The South Korean artist Do Ho Suh, whose solo exhibition at Victoria Miro gallery in London opens tomorrow (Passage/s, 1 February-18 March), has created a unique memorial to his former apartment and studio in Chelsea in New York—which he occupied for almost 20 years—by rubbing every surface of the spaces with coloured pencils and pastels on to white paper. Suh has catalogued every sheet and aims to reconstruct the New York interior in the next few years. “The plan is for visitors to enter the reconstruction as if they were entering the apartment,” Suh says.
The artist moved to the four-storey New York residence on West 22nd Street in 1995. He had to give up the space in November last year after his landlord died. He began rubbing the interior around three years ago with the landlord’s permission; the brownstone residence has since been sold.
“The project is about memory and my time in that space. Rubbing reveals textures and marks, which are linked to my recollections,” Suh says, adding that the new owners may well change the layout of the property, making the piece even more potent.
Suh, who represented Korea at the 2001 Venice Biennale, began rubbing the ground floor and basement of the apartment, known as the “blue room”, where he rented his apartment from 1995 to 2010. His studio, which he occupied from 2010 to 2016 (the “yellow room”), was also on this floor along with the so-called “pink” corridor. The blue, yellow and pink spaces were rubbed with colour pencils while the rest of the house, including the staircases, were rubbed with pastels.
The project also entailed venturing into the private quarters of the landlords, Arthur and Dee Henoch, who lived on the floors above. Seeing this space, which was previously out of bounds, gave the initiative fresh impetus. “Making contact with the couple became a spiritual quest,” he says. “The work is a testament to Arthur and Dee [Arthur died last year].”
The project also tested him physically. Suh worked alone on the blue room rubbing, but enlisted assistants for the other areas. “With the coloured pencils, there is a distance between you and the surface, perhaps a matter of inches, but the pastels touch the surfaces.

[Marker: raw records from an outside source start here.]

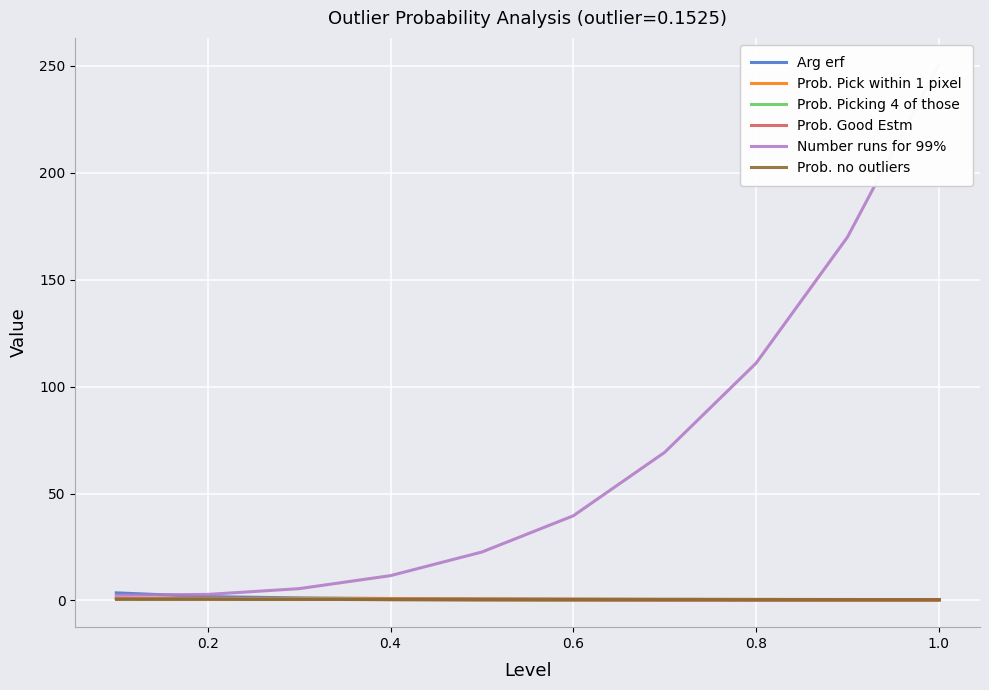

Does the chart display data point markers on the line(s)?

No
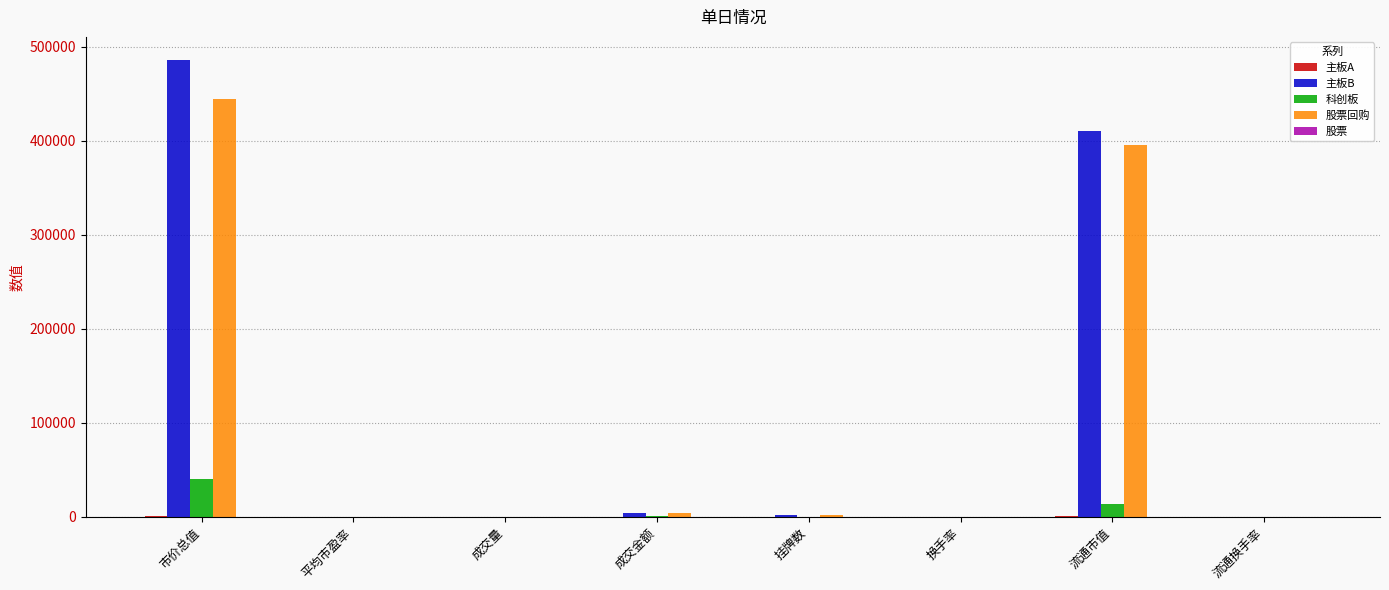

What is the greatest value displayed?

486276.6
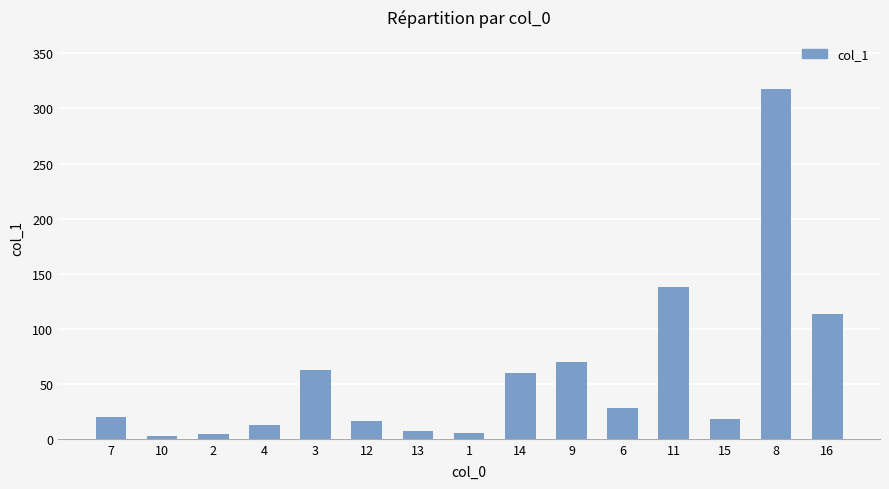

At which label does the data first exceed 20?

7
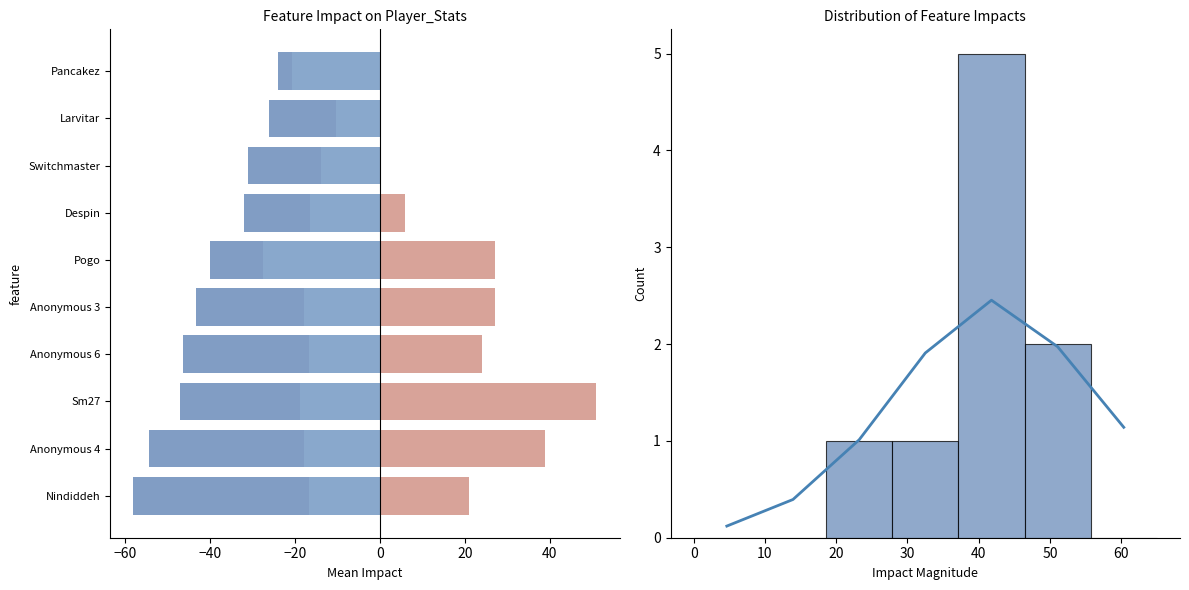

What is the spread (max minus min) of values at Anonymous 6?

70.5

My fingertips touched every part, and were rubbed away,” he says. The paper impressions have since been transported to Suh’s studio in Brooklyn, where they have been archived. The artist stresses that the pieces will “take another couple of years” to put together.
This is not his first piece in this particular medium; at the Gwangju Bienniale in 2012, the artist showed three rubbings of spaces located around the Korean city. But he points out that the rubbing process began when he traced the outlines of parts of the apartment, such as the radiators, for his fabric pieces modelled on his domestic and work spaces begun in the late 1990s.
These translucent sculptures replicate the architecture of his past dwellings—including his abodes in Seoul, Berlin and the Chelsea residence in New York—giving shape to the artist’s peripatetic existence. He is now based in London. “I see life as a movement through many different spaces,” he says.
An exhibition of works at Lehmann Maupin in Hong Kong in March caps a peak period for Suh (20 March-13 May). The show includes small-scale drawings and centres on a three-channel film capturing the sights and sounds of the streets around the artist’s home in London.
The footage was shot on three cameras attached to his daughter’s pushchair. “The film shows us always on the move, capturing our travels over two and a half years,” he says. “It’s our journey together—we speak and sing in Korean and English.”